Give the listing again word for word. Skip the pictures.

#### RECORDS FOR THE TASK

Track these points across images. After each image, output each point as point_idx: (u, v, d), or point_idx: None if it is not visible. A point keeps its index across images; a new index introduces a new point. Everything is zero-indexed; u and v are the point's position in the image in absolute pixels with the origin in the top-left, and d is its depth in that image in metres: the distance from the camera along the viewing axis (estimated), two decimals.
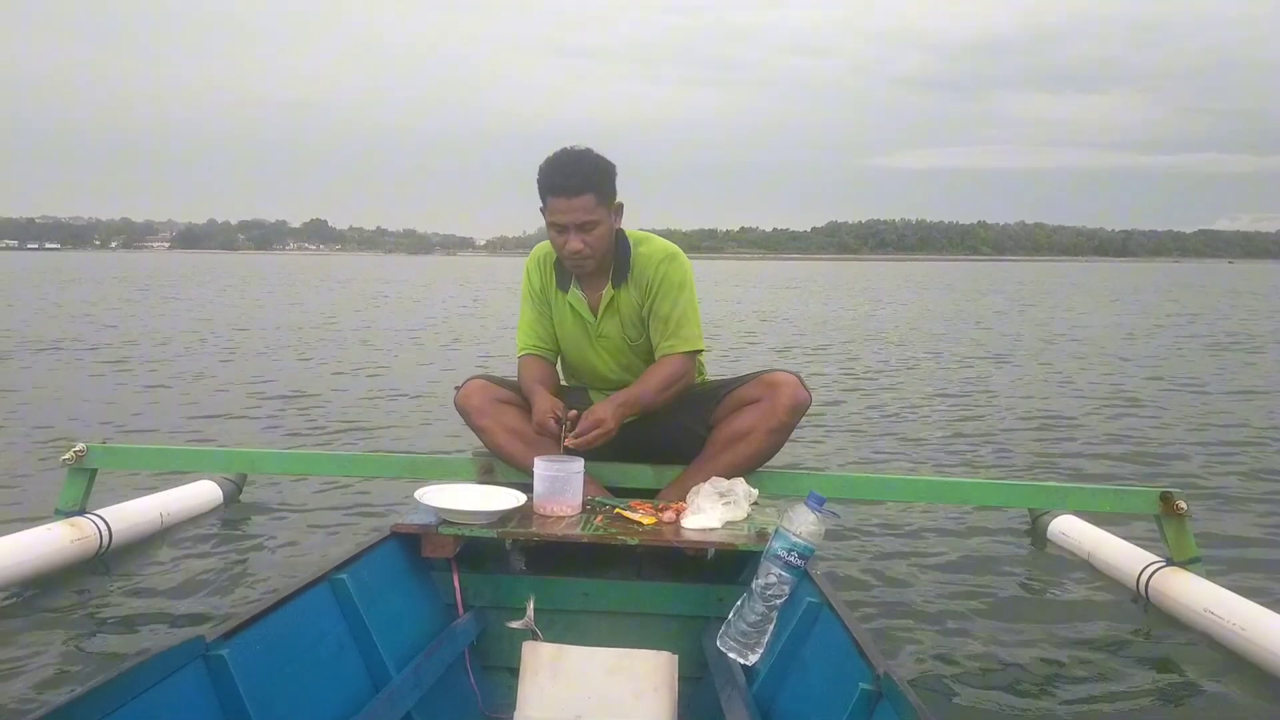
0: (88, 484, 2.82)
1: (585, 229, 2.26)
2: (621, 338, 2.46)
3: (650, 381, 2.37)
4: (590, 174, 2.25)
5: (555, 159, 2.27)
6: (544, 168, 2.27)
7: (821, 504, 1.64)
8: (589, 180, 2.24)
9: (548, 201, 2.27)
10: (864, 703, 1.24)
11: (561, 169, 2.25)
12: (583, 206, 2.24)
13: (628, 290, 2.42)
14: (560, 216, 2.25)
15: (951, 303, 21.53)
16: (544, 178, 2.27)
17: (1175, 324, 15.40)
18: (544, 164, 2.28)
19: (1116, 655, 2.30)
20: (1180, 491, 2.55)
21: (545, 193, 2.27)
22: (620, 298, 2.42)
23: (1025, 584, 2.82)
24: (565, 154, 2.27)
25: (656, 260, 2.41)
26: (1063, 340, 12.29)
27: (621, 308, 2.43)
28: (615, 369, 2.51)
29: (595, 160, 2.27)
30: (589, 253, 2.30)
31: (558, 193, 2.24)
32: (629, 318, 2.44)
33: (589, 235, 2.27)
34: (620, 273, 2.41)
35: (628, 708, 1.64)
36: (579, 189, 2.23)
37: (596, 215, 2.26)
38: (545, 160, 2.28)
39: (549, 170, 2.26)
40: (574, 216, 2.24)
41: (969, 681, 2.14)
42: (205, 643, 1.26)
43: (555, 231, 2.30)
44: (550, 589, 1.97)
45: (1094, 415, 6.12)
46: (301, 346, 10.12)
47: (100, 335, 10.97)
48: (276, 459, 3.10)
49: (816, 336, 12.59)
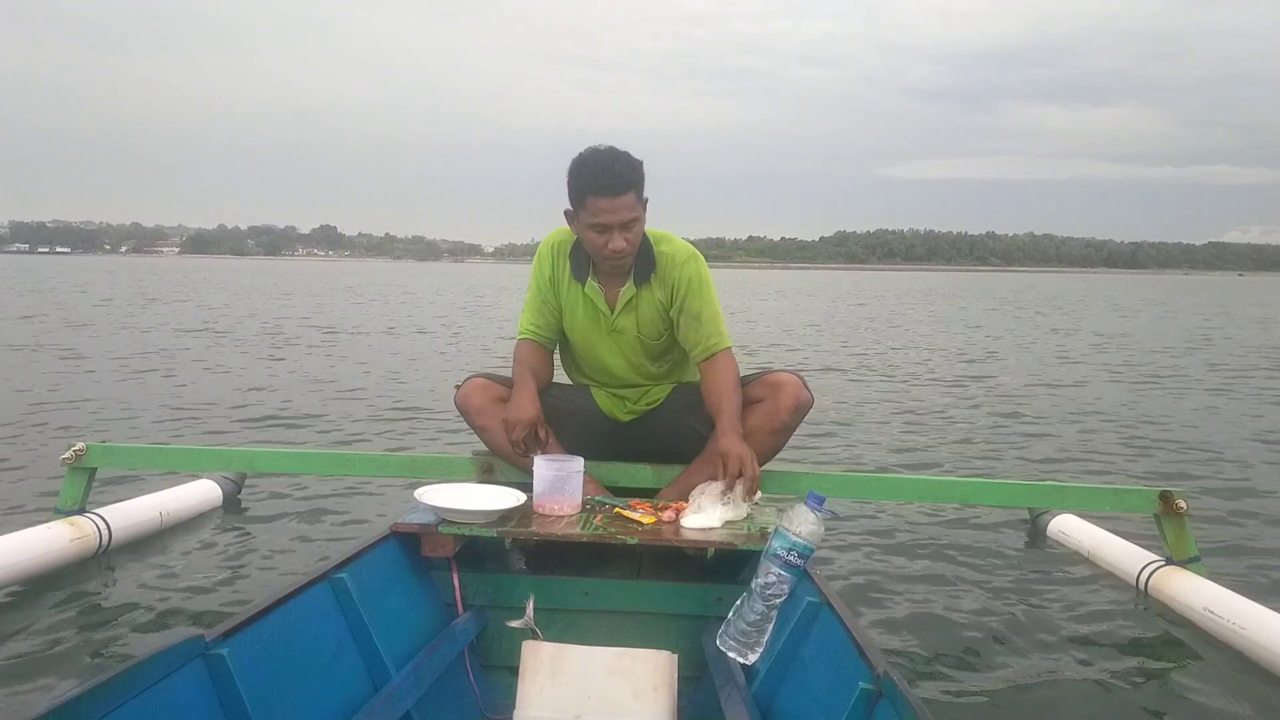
0: (87, 483, 2.82)
1: (628, 227, 2.25)
2: (636, 336, 2.45)
3: (730, 391, 2.32)
4: (629, 172, 2.23)
5: (593, 159, 2.23)
6: (581, 168, 2.23)
7: (821, 503, 1.64)
8: (630, 179, 2.23)
9: (587, 202, 2.22)
10: (864, 702, 1.24)
11: (604, 168, 2.21)
12: (627, 205, 2.22)
13: (651, 290, 2.40)
14: (605, 216, 2.22)
15: (958, 307, 21.53)
16: (583, 178, 2.22)
17: (1176, 326, 15.40)
18: (579, 164, 2.24)
19: (1116, 654, 2.30)
20: (1180, 491, 2.55)
21: (585, 193, 2.22)
22: (642, 297, 2.41)
23: (1025, 583, 2.82)
24: (601, 153, 2.24)
25: (681, 261, 2.40)
26: (1064, 341, 12.29)
27: (641, 306, 2.41)
28: (624, 366, 2.50)
29: (630, 159, 2.25)
30: (631, 250, 2.29)
31: (601, 192, 2.20)
32: (648, 317, 2.42)
33: (630, 233, 2.27)
34: (644, 272, 2.39)
35: (628, 707, 1.64)
36: (623, 188, 2.21)
37: (637, 212, 2.27)
38: (579, 160, 2.24)
39: (589, 170, 2.22)
40: (619, 216, 2.22)
41: (969, 681, 2.14)
42: (205, 642, 1.26)
43: (595, 232, 2.26)
44: (550, 588, 1.97)
45: (1094, 416, 6.12)
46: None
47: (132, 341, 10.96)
48: (276, 458, 3.10)
49: (819, 338, 12.60)
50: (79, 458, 2.77)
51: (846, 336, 12.94)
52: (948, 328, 14.77)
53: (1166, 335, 13.79)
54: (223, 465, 3.31)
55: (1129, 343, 12.34)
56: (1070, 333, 14.06)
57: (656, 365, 2.52)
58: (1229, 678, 2.17)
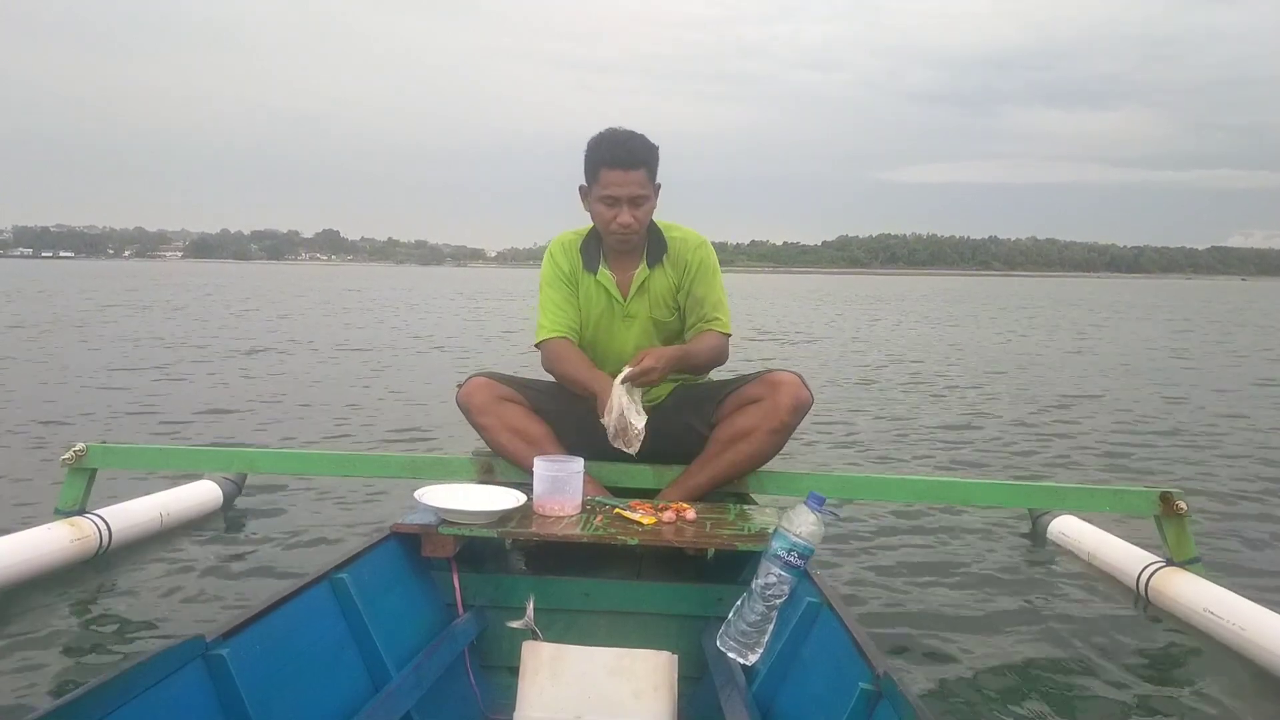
0: (87, 484, 2.82)
1: (636, 203, 2.32)
2: (648, 318, 2.48)
3: (698, 346, 2.41)
4: (643, 150, 2.31)
5: (610, 134, 2.32)
6: (598, 142, 2.31)
7: (821, 504, 1.64)
8: (643, 157, 2.30)
9: (600, 175, 2.30)
10: (864, 702, 1.24)
11: (620, 142, 2.30)
12: (637, 180, 2.29)
13: (663, 270, 2.45)
14: (615, 189, 2.29)
15: (964, 310, 21.51)
16: (599, 151, 2.30)
17: (1179, 329, 15.40)
18: (596, 139, 2.32)
19: (1116, 655, 2.30)
20: (1180, 491, 2.55)
21: (599, 165, 2.30)
22: (654, 278, 2.45)
23: (1025, 584, 2.82)
24: (618, 130, 2.33)
25: (693, 245, 2.48)
26: (1065, 342, 12.29)
27: (653, 288, 2.45)
28: (635, 353, 2.50)
29: (645, 139, 2.34)
30: (637, 227, 2.34)
31: (613, 165, 2.28)
32: (660, 298, 2.46)
33: (639, 210, 2.33)
34: (655, 253, 2.45)
35: (628, 708, 1.64)
36: (635, 163, 2.28)
37: (647, 191, 2.33)
38: (596, 136, 2.33)
39: (604, 144, 2.30)
40: (628, 189, 2.29)
41: (969, 681, 2.14)
42: (205, 642, 1.26)
43: (605, 205, 2.33)
44: (550, 589, 1.97)
45: (1094, 416, 6.12)
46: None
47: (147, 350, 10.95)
48: (276, 459, 3.10)
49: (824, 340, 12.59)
50: (79, 458, 2.76)
51: (847, 337, 12.94)
52: (948, 328, 14.77)
53: (1167, 335, 13.78)
54: (223, 466, 3.31)
55: (1130, 343, 12.34)
56: (1071, 332, 14.06)
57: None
58: (1229, 679, 2.17)
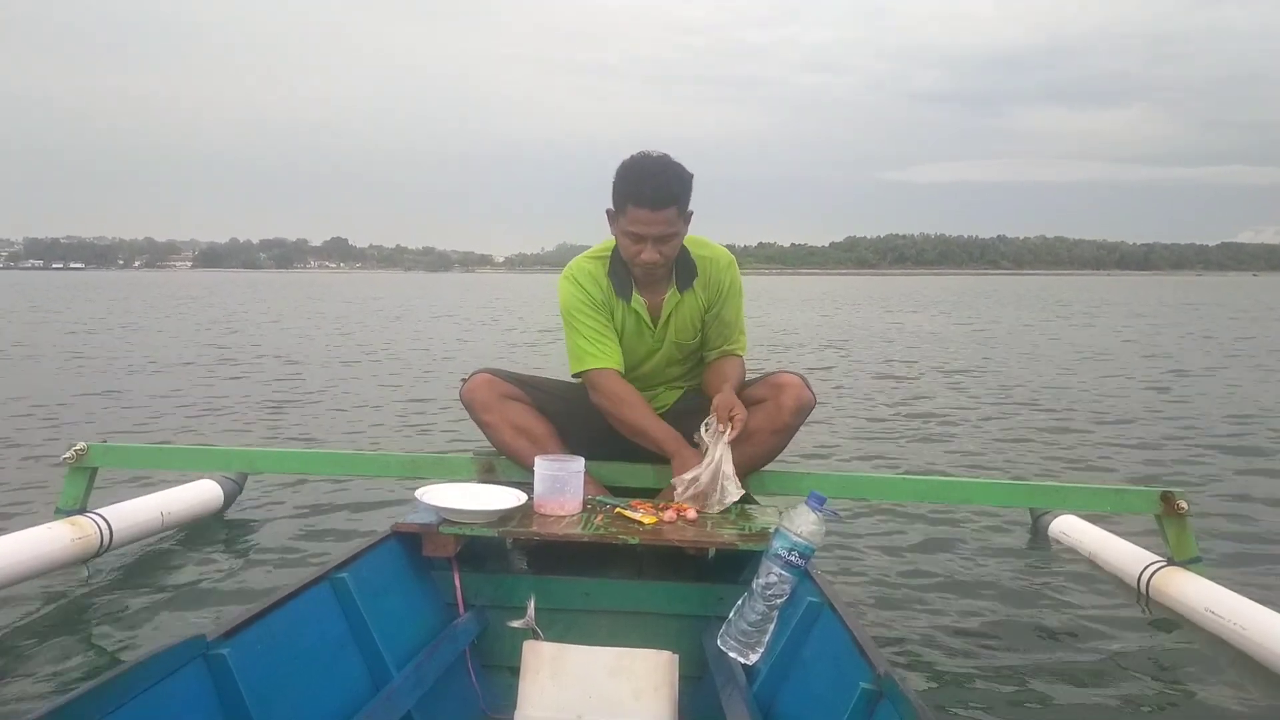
0: (88, 483, 2.81)
1: (663, 240, 2.25)
2: (673, 342, 2.46)
3: (735, 376, 2.41)
4: (675, 185, 2.21)
5: (643, 167, 2.21)
6: (629, 175, 2.21)
7: (822, 504, 1.64)
8: (674, 193, 2.21)
9: (627, 210, 2.22)
10: (864, 702, 1.24)
11: (651, 180, 2.19)
12: (665, 220, 2.21)
13: (694, 294, 2.42)
14: (641, 228, 2.22)
15: (967, 311, 21.50)
16: (629, 186, 2.21)
17: (1179, 330, 15.39)
18: (628, 168, 2.22)
19: (1117, 655, 2.30)
20: (1181, 491, 2.55)
21: (627, 201, 2.21)
22: (685, 301, 2.42)
23: (1026, 584, 2.82)
24: (652, 162, 2.22)
25: (723, 266, 2.44)
26: (1064, 343, 12.29)
27: (683, 311, 2.42)
28: (653, 371, 2.51)
29: (680, 172, 2.23)
30: (663, 263, 2.30)
31: (642, 204, 2.19)
32: (686, 321, 2.44)
33: (665, 246, 2.26)
34: (685, 278, 2.40)
35: (628, 707, 1.64)
36: (665, 202, 2.19)
37: (676, 228, 2.26)
38: (628, 165, 2.22)
39: (635, 179, 2.20)
40: (655, 229, 2.22)
41: (969, 681, 2.14)
42: (206, 642, 1.26)
43: (630, 240, 2.26)
44: (551, 588, 1.97)
45: (1094, 416, 6.12)
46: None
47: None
48: (277, 458, 3.10)
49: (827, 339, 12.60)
50: (80, 457, 2.76)
51: (848, 338, 12.94)
52: (948, 329, 14.77)
53: (1167, 336, 13.78)
54: (223, 465, 3.31)
55: (1130, 343, 12.33)
56: (1070, 335, 14.06)
57: (683, 367, 2.54)
58: (1230, 678, 2.17)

########

> [WRITTEN ANSWER]
Track these points across images. After each image, output each point as point_idx: (u, v, d), or point_idx: None if it is not visible. A point keeps its index across images; a new index introduces a new point. Everything is zero-indexed; u and v are the point's position in the image in absolute pixels with the origin in the top-left, and d is its depth in that image in metres: the distance from the camera along the viewing axis (estimated), two decimals.
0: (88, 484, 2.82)
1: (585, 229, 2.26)
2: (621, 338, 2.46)
3: (650, 381, 2.37)
4: (590, 174, 2.25)
5: (555, 159, 2.27)
6: (544, 168, 2.27)
7: (821, 504, 1.64)
8: (589, 180, 2.24)
9: (548, 201, 2.27)
10: (864, 703, 1.24)
11: (561, 169, 2.25)
12: (583, 206, 2.24)
13: (628, 290, 2.42)
14: (560, 216, 2.25)
15: (951, 303, 21.53)
16: (544, 178, 2.27)
17: (1175, 324, 15.40)
18: (544, 164, 2.28)
19: (1116, 655, 2.30)
20: (1180, 491, 2.55)
21: (545, 193, 2.27)
22: (620, 298, 2.42)
23: (1025, 584, 2.82)
24: (565, 154, 2.27)
25: (656, 260, 2.41)
26: (1063, 340, 12.29)
27: (621, 308, 2.43)
28: (615, 369, 2.51)
29: (595, 160, 2.27)
30: (589, 253, 2.30)
31: (558, 193, 2.24)
32: (629, 318, 2.44)
33: (589, 235, 2.27)
34: (620, 273, 2.41)
35: (628, 708, 1.64)
36: (579, 189, 2.23)
37: (596, 215, 2.26)
38: (545, 160, 2.28)
39: (549, 170, 2.26)
40: (574, 216, 2.24)
41: (969, 681, 2.14)
42: (205, 643, 1.26)
43: (555, 231, 2.30)
44: (550, 589, 1.97)
45: (1094, 415, 6.12)
46: (301, 346, 10.12)
47: (100, 335, 10.97)
48: (276, 459, 3.10)
49: (816, 336, 12.59)
0: (87, 483, 2.82)
1: (628, 227, 2.25)
2: (636, 336, 2.45)
3: (730, 391, 2.32)
4: (629, 172, 2.23)
5: (593, 159, 2.23)
6: (581, 168, 2.23)
7: (821, 503, 1.64)
8: (630, 179, 2.23)
9: (587, 202, 2.22)
10: (864, 702, 1.24)
11: (604, 168, 2.21)
12: (627, 205, 2.22)
13: (651, 290, 2.40)
14: (605, 216, 2.22)
15: (958, 307, 21.53)
16: (583, 178, 2.22)
17: (1176, 326, 15.40)
18: (579, 164, 2.24)
19: (1116, 654, 2.30)
20: (1180, 491, 2.55)
21: (585, 193, 2.22)
22: (642, 297, 2.41)
23: (1025, 583, 2.82)
24: (601, 153, 2.24)
25: (681, 261, 2.40)
26: (1064, 341, 12.29)
27: (641, 306, 2.41)
28: (624, 366, 2.50)
29: (630, 159, 2.25)
30: (631, 250, 2.29)
31: (601, 192, 2.20)
32: (648, 317, 2.42)
33: (630, 233, 2.27)
34: (644, 272, 2.39)
35: (628, 707, 1.64)
36: (623, 188, 2.21)
37: (637, 212, 2.27)
38: (579, 160, 2.24)
39: (589, 170, 2.22)
40: (619, 216, 2.22)
41: (969, 681, 2.14)
42: (205, 642, 1.26)
43: (595, 232, 2.26)
44: (550, 588, 1.97)
45: (1094, 416, 6.12)
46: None
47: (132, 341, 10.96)
48: (276, 458, 3.10)
49: (819, 338, 12.60)
50: (79, 458, 2.77)
51: (846, 336, 12.94)
52: (948, 328, 14.77)
53: (1166, 335, 13.79)
54: (223, 465, 3.31)
55: (1129, 343, 12.34)
56: (1070, 333, 14.06)
57: (656, 365, 2.52)
58: (1229, 678, 2.17)
0: (87, 484, 2.82)
1: (636, 203, 2.32)
2: (648, 318, 2.48)
3: (698, 346, 2.41)
4: (643, 150, 2.31)
5: (610, 134, 2.32)
6: (598, 142, 2.31)
7: (821, 504, 1.64)
8: (643, 157, 2.30)
9: (600, 175, 2.30)
10: (864, 702, 1.24)
11: (620, 142, 2.30)
12: (637, 180, 2.29)
13: (663, 270, 2.45)
14: (615, 189, 2.29)
15: (964, 310, 21.51)
16: (599, 151, 2.30)
17: (1179, 329, 15.40)
18: (596, 139, 2.32)
19: (1116, 655, 2.30)
20: (1180, 491, 2.55)
21: (599, 165, 2.30)
22: (654, 278, 2.45)
23: (1025, 584, 2.82)
24: (618, 130, 2.33)
25: (693, 245, 2.48)
26: (1065, 342, 12.29)
27: (653, 288, 2.45)
28: (635, 353, 2.50)
29: (645, 139, 2.34)
30: (637, 227, 2.34)
31: (613, 165, 2.28)
32: (660, 298, 2.46)
33: (639, 210, 2.33)
34: (655, 253, 2.45)
35: (628, 708, 1.64)
36: (635, 163, 2.28)
37: (647, 191, 2.33)
38: (596, 136, 2.33)
39: (604, 144, 2.30)
40: (628, 189, 2.29)
41: (969, 681, 2.14)
42: (205, 642, 1.26)
43: (605, 205, 2.33)
44: (550, 589, 1.97)
45: (1094, 416, 6.12)
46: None
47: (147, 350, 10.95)
48: (276, 459, 3.10)
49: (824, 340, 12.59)
50: (79, 458, 2.76)
51: (847, 337, 12.94)
52: (948, 328, 14.77)
53: (1167, 335, 13.78)
54: (223, 466, 3.31)
55: (1130, 343, 12.34)
56: (1071, 332, 14.06)
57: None
58: (1229, 679, 2.17)
0: (88, 483, 2.81)
1: (663, 240, 2.25)
2: (673, 342, 2.46)
3: (735, 376, 2.41)
4: (675, 185, 2.21)
5: (643, 167, 2.21)
6: (629, 175, 2.21)
7: (822, 504, 1.64)
8: (674, 193, 2.21)
9: (627, 210, 2.22)
10: (864, 702, 1.24)
11: (651, 180, 2.19)
12: (665, 220, 2.21)
13: (694, 294, 2.42)
14: (641, 228, 2.22)
15: (967, 311, 21.50)
16: (629, 186, 2.21)
17: (1179, 330, 15.39)
18: (628, 168, 2.22)
19: (1117, 655, 2.30)
20: (1181, 491, 2.55)
21: (627, 201, 2.21)
22: (685, 301, 2.42)
23: (1026, 584, 2.82)
24: (652, 162, 2.22)
25: (723, 266, 2.44)
26: (1064, 343, 12.29)
27: (683, 311, 2.42)
28: (653, 371, 2.51)
29: (680, 172, 2.23)
30: (663, 263, 2.30)
31: (642, 204, 2.19)
32: (686, 321, 2.44)
33: (665, 246, 2.26)
34: (685, 278, 2.40)
35: (628, 707, 1.64)
36: (665, 202, 2.19)
37: (676, 228, 2.26)
38: (628, 165, 2.22)
39: (635, 179, 2.20)
40: (655, 229, 2.22)
41: (969, 681, 2.14)
42: (206, 642, 1.26)
43: (630, 240, 2.26)
44: (551, 588, 1.97)
45: (1094, 416, 6.12)
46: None
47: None
48: (277, 458, 3.10)
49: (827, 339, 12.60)
50: (80, 457, 2.76)
51: (848, 338, 12.94)
52: (948, 329, 14.77)
53: (1167, 336, 13.78)
54: (223, 465, 3.31)
55: (1130, 343, 12.33)
56: (1070, 335, 14.06)
57: (683, 367, 2.54)
58: (1230, 678, 2.17)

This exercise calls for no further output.